N° 2731, du 3 au 10 avril 1980
BOURGES : petit Midem rural pour les uns, printemps de la comptine de qualité pour les autres. La chanson : sujet épidermique par excellence. Le commerce des idées, tout le monde s’en bat l’œil ; la pollution, le quidam s’en soucie comme d’une guigne ; les droits de l’homme, ça ne déplace pas les foules, mais la chanson… Chacun a sa vérité sur la question, chacun a son petit palmarès intime dans la poche portefeuille ? Vous trouverez à tous les coins de rue quelqu’un qui criera au scandale face au succès d’un Lavilliers, un autre qui déplorera l’anonymat dans lequel est tenu un Tachan, un dernier qui mitraillera à vue l’inanité sonore d’un Sardou. Il y aura toujours une bonne âme pour déverser sa bile sur Nana Mouskouri, Dalida, Rika Zaraï et autres marchandises supportant difficilement l’exportation.
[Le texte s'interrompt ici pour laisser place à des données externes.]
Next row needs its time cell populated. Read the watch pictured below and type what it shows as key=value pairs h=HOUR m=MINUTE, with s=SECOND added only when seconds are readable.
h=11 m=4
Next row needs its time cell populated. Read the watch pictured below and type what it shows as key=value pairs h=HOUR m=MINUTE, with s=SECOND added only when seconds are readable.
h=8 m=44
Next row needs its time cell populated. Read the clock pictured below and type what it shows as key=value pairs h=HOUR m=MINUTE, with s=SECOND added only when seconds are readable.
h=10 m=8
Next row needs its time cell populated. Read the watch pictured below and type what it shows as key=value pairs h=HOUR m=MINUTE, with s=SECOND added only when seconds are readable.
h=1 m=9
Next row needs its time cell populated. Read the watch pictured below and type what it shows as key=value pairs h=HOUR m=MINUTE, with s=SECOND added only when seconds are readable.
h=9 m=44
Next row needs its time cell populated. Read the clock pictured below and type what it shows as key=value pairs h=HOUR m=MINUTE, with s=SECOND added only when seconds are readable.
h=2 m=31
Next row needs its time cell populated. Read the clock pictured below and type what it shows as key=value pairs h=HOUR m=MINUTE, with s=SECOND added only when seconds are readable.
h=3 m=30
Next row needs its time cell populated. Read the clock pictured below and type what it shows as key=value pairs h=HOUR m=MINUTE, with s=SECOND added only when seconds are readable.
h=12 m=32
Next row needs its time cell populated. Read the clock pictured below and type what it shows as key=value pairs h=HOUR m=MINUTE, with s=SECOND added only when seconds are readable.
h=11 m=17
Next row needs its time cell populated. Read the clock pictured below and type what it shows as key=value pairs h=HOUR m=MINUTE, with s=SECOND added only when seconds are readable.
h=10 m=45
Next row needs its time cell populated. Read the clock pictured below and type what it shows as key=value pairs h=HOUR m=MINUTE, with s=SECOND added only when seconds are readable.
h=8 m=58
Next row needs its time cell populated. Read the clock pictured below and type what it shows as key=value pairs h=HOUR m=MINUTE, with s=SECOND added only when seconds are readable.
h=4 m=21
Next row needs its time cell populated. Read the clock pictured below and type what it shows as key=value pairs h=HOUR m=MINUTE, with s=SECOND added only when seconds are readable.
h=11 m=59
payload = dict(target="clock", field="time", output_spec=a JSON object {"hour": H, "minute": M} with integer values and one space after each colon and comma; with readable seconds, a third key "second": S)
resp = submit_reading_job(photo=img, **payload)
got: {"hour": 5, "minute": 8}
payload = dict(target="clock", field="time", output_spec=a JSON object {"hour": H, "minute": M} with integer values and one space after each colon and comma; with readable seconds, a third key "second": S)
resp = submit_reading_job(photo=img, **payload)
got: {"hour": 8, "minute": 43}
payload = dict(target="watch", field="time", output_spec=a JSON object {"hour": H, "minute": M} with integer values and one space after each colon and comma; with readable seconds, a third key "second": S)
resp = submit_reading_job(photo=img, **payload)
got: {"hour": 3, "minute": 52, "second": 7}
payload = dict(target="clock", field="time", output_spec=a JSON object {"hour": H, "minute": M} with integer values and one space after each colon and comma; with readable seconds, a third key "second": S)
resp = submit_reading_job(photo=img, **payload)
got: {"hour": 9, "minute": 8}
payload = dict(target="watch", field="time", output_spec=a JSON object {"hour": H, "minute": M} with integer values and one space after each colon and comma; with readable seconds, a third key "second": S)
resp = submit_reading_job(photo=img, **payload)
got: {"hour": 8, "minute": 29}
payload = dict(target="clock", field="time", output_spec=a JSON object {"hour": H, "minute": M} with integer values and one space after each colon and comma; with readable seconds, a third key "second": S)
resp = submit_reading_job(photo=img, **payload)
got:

Ici on trébuche sur un fervent inconditionnel de Souchon, là sur un don quichotte du microsillon qui crie à l’imposture devant le phénomène Renaud. «Jonasz les bouffera tous !», « Lafaille a du génie !», « Duteil racole dans les patronages ! », « Clerc s’embourgeoise, Yves Simon se liquéfie ! » La chanson fascine, hérisse, électrise, émoustille, assomme, emmerde ; la chanson est notre collier de grigris quotidiens. Une parure qui vous colle tellement à la peau qu’on ne sent plus les variations de température. Il est bon parfois de faire la vidange, de fermer la radio et d’aller sur le pré. Ces dix jours de Bourges avec toute une guirlande de récitals, de débats, d’expositions, de projections, avec la confrontation de talents confirmés et de nouveaux venus (Lalanne, Langoureau et Bashung, par exemple) nous en fournissent une excellente occasion. C’est bon parfois d’aller au spectacle comme on va pique-niquer, sans nappe, ni couvert.
Il paraît que Brel vomissait chaque fois avant d’entrer en scène. Histoire de se sentir plus neuf.